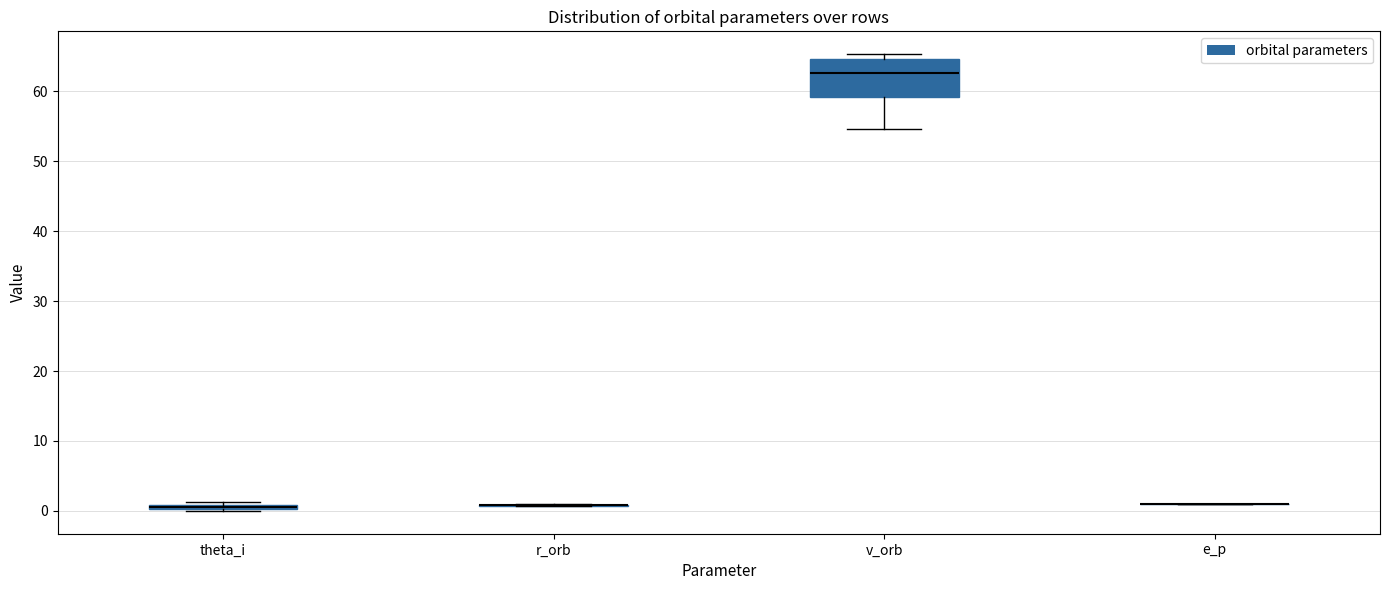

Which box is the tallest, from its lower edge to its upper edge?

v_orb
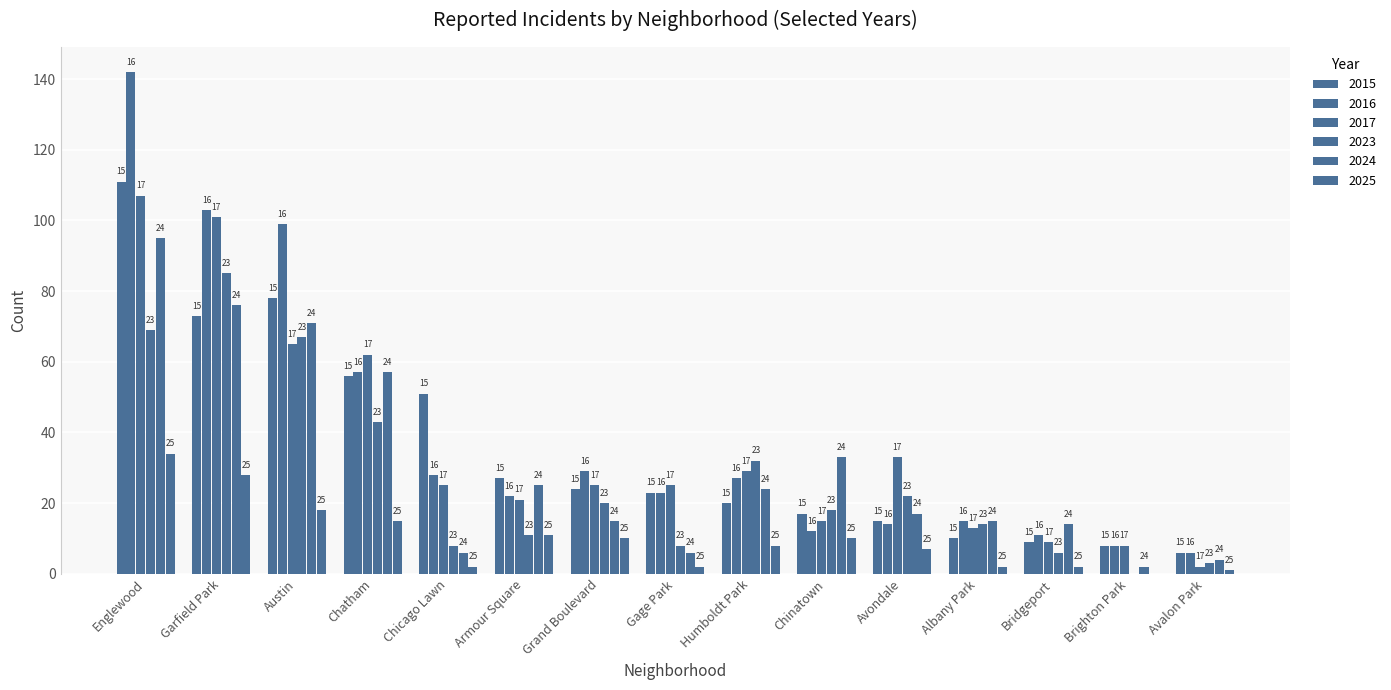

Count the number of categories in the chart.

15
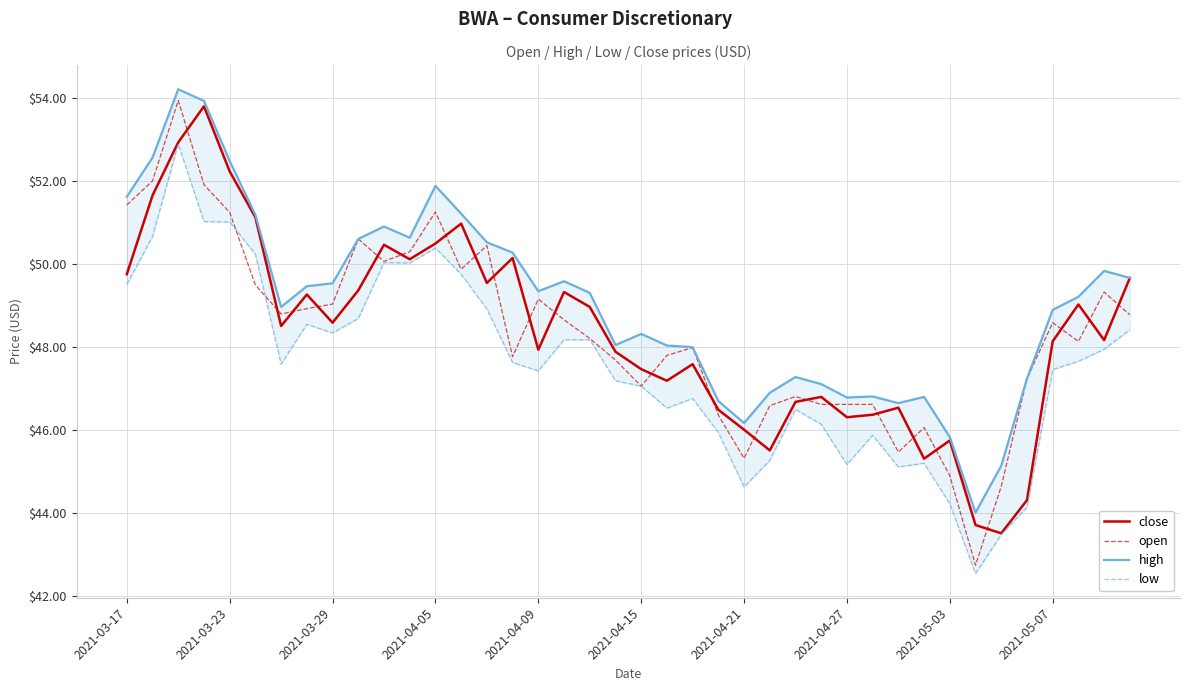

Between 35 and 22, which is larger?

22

★ ★ ★ ★ ★ ★ ★

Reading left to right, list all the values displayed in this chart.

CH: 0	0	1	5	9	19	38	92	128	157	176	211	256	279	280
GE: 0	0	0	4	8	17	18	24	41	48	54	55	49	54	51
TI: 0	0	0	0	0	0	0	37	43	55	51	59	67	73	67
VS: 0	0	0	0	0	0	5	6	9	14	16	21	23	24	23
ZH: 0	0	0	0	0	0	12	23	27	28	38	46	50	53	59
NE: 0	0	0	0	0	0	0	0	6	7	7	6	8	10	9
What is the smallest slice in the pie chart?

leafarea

★ ★ ★ ★ ★ ★ ★

• _GOAL OF THE EXERCISE_:
Tally the lines of the data above that contain the string "chart", with case counting. How many are there? Reply with the number only.

• _ANSWER TO THIS EXERCISE_:
3